## What you will do
Return all lines below containing the word "name".

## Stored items
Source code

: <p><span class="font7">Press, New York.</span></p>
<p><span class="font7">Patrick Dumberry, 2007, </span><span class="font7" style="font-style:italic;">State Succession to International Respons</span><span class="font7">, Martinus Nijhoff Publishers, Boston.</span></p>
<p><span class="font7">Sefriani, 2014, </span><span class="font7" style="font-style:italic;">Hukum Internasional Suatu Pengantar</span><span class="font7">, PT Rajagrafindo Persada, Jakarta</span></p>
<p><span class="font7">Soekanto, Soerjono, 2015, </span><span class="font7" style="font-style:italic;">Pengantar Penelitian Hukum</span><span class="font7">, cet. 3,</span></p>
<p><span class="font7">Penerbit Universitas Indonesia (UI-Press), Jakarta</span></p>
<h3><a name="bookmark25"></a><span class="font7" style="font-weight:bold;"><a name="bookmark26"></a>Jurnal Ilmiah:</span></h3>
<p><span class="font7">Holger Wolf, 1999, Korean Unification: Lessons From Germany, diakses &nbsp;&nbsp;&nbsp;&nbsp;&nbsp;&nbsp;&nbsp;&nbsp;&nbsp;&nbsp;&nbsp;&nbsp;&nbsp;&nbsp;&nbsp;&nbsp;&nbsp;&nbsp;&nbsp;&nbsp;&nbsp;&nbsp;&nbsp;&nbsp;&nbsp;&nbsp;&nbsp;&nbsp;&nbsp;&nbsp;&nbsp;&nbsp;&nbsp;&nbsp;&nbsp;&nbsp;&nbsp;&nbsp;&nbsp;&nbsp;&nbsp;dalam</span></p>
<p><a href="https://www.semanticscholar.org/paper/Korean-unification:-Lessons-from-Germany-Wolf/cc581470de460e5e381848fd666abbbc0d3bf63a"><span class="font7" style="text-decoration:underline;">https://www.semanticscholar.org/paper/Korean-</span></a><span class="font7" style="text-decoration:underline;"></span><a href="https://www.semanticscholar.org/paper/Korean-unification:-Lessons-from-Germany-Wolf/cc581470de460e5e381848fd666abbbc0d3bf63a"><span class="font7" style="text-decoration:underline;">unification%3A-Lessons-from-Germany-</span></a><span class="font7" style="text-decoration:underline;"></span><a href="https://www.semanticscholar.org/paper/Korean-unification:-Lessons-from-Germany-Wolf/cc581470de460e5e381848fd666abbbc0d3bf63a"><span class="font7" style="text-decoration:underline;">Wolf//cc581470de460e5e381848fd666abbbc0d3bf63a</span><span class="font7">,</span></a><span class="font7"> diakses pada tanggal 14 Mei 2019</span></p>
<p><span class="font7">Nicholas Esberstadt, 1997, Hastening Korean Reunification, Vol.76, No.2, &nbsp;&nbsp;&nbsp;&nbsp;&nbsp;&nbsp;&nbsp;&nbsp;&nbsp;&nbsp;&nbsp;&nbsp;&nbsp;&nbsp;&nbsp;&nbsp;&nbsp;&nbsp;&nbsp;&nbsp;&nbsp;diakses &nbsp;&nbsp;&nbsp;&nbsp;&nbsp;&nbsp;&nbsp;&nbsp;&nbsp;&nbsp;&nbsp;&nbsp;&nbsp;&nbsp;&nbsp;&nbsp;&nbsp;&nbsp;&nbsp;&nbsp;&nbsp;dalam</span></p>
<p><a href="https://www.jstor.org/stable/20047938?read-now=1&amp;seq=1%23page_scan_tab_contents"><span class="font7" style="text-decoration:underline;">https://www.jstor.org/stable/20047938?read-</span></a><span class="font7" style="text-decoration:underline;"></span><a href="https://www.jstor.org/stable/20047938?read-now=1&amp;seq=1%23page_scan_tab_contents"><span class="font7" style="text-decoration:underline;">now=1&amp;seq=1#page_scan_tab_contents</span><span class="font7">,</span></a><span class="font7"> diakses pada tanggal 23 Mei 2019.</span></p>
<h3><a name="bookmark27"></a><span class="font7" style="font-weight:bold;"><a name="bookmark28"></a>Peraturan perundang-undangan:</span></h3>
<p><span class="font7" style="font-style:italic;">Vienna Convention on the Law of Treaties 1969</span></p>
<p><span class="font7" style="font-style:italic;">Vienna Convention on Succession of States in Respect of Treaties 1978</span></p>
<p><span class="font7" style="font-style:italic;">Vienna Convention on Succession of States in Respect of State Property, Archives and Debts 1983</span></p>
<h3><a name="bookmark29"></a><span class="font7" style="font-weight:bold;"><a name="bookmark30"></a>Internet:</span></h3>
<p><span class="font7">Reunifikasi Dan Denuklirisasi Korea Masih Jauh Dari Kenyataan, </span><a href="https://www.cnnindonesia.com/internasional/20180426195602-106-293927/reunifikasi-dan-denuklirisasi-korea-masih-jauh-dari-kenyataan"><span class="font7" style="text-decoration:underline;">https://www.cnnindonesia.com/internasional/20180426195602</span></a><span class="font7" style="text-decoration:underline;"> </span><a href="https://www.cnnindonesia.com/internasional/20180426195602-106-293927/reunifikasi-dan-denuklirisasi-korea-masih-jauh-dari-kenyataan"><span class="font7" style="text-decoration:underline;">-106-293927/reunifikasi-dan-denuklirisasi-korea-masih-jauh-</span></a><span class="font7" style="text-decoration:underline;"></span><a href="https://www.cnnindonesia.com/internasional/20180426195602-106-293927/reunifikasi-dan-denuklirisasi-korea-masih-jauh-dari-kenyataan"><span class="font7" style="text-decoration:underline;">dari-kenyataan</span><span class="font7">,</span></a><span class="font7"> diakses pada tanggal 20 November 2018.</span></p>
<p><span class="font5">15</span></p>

## Your response
<h3><a name="bookmark25"></a><span class="font7" style="font-weight:bold;"><a name="bookmark26"></a>Jurnal Ilmiah:</span></h3>
<h3><a name="bookmark27"></a><span class="font7" style="font-weight:bold;"><a name="bookmark28"></a>Peraturan perundang-undangan:</span></h3>
<h3><a name="bookmark29"></a><span class="font7" style="font-weight:bold;"><a name="bookmark30"></a>Internet:</span></h3>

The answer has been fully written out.